> _PASSAGE FOR REVIEW_
# My Office Mascot



## WICatLover (Aug 25, 2008)

I had to tell the story of this little kitty too. I work with a guy in his basement doing web design work and because it's his residence, the cats are pretty much allowed to go all over the house including the office. Well Molly is a little lovebug. She has somehow adopted me as her favorite person and has taken to sleeping in my office during the time that I am there. She has her own chair and everything. I've crumpled up some bits of paper so she has some toys and such. My boss recently had a meeting and moved Molly's chair to his office. She knows it is her chair and now goes and sleeps in his office! I've accused him of stealing my office mascot since he's got one of his own. Shadow will go and sleep on the bed in his office because it has a fleece blanket on it. I'm gonna have to move that chair back. Molly is just so adorable and sleeps in the weirdest positions. Sometimes she'll hop up on my desk and sleep in front of the keyboard so I pretty much have to stop working and cater to her.


----------



## LilRed (Jul 16, 2008)

That's great! My work would sure be better if there was a cat here to keep us company!

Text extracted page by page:
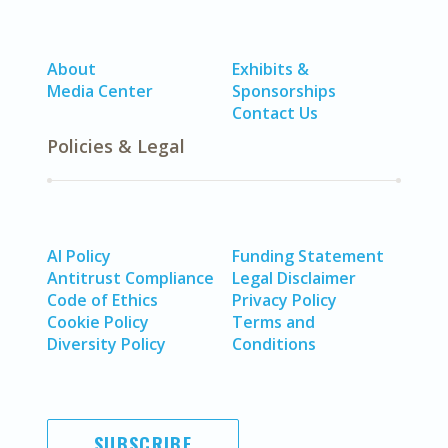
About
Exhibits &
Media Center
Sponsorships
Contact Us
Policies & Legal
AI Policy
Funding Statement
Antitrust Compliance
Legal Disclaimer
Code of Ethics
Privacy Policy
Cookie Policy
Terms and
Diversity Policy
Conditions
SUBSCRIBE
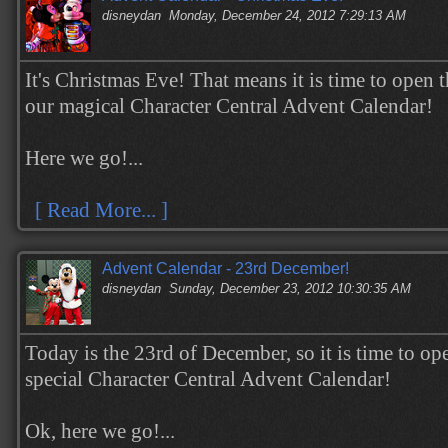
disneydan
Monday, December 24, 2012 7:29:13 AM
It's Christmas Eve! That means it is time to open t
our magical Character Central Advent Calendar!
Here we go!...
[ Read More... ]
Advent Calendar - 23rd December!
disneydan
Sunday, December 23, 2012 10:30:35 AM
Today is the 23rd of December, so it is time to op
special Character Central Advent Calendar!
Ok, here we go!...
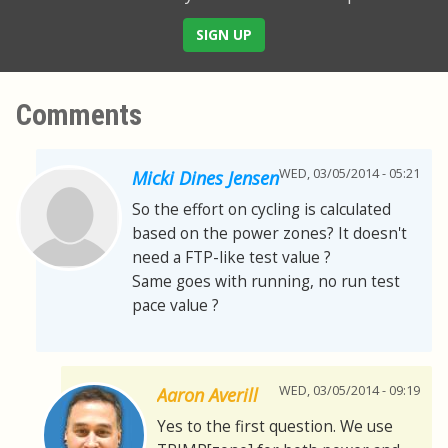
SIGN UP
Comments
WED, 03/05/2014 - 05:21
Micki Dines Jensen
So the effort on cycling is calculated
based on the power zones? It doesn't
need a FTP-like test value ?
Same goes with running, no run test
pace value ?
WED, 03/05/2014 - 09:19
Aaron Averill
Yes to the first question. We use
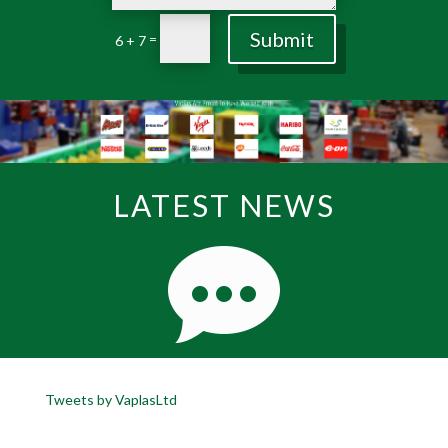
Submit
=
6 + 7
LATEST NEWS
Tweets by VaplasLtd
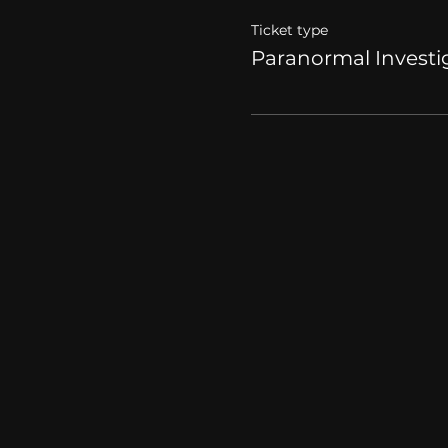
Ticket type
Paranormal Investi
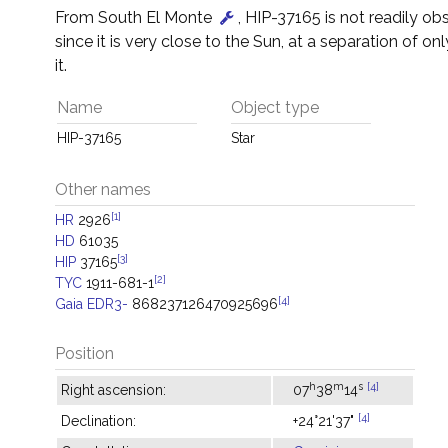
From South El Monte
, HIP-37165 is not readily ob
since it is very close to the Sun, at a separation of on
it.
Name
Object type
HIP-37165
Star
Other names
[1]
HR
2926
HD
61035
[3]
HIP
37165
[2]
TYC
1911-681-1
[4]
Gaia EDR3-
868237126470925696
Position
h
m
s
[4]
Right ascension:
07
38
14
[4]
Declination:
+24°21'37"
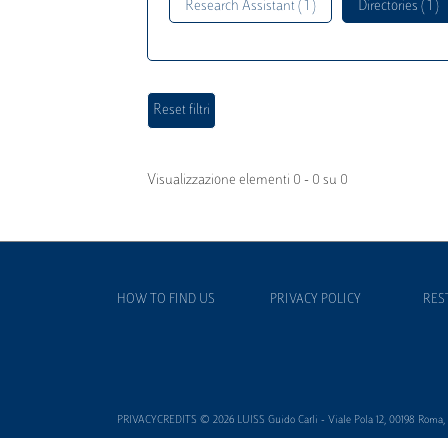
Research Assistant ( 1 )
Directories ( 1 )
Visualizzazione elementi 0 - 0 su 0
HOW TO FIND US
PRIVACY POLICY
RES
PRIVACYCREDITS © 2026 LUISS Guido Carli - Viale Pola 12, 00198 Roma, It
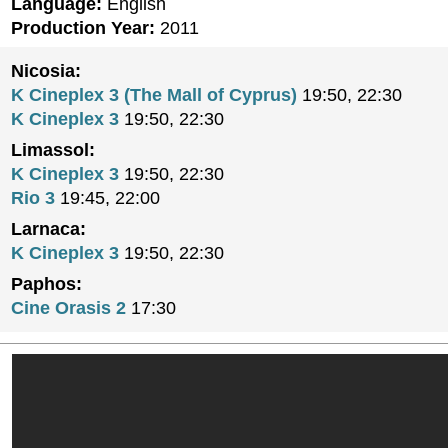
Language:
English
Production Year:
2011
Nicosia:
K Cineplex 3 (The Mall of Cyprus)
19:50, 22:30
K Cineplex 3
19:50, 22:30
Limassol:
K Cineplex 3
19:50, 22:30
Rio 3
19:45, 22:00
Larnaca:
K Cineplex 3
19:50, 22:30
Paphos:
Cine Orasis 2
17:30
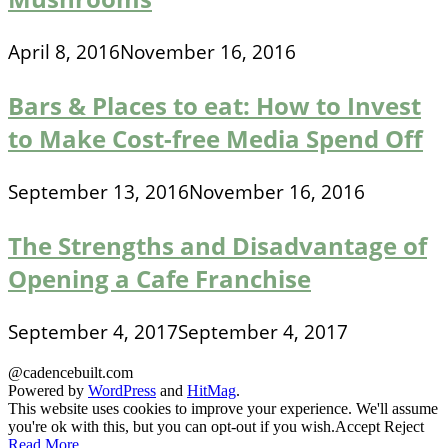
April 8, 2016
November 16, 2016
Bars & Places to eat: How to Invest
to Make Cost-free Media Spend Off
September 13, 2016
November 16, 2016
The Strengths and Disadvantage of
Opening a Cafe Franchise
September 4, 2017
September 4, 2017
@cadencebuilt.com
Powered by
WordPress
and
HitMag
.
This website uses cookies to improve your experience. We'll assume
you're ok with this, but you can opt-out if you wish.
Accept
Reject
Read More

> _ACTIVITY LIST_
1 > In the office mascot thread, why does Shadow sleep on the bed in the boss's office?
2 > Quote the listing word for word, starting at its first line and stopping after the line that contains "Ok, here we go!...". Leave the pictures out.

> _EXPECTED RESPONSES_
1 > Because the bed has a fleece blanket on it.

2 >
About
Exhibits &
Media Center
Sponsorships
Contact Us
Policies & Legal
AI Policy
Funding Statement
Antitrust Compliance
Legal Disclaimer
Code of Ethics
Privacy Policy
Cookie Policy
Terms and
Diversity Policy
Conditions
SUBSCRIBE
disneydan
Monday, December 24, 2012 7:29:13 AM
It's Christmas Eve! That means it is time to open t
our magical Character Central Advent Calendar!
Here we go!...
[ Read More... ]
Advent Calendar - 23rd December!
disneydan
Sunday, December 23, 2012 10:30:35 AM
Today is the 23rd of December, so it is time to op
special Character Central Advent Calendar!
Ok, here we go!...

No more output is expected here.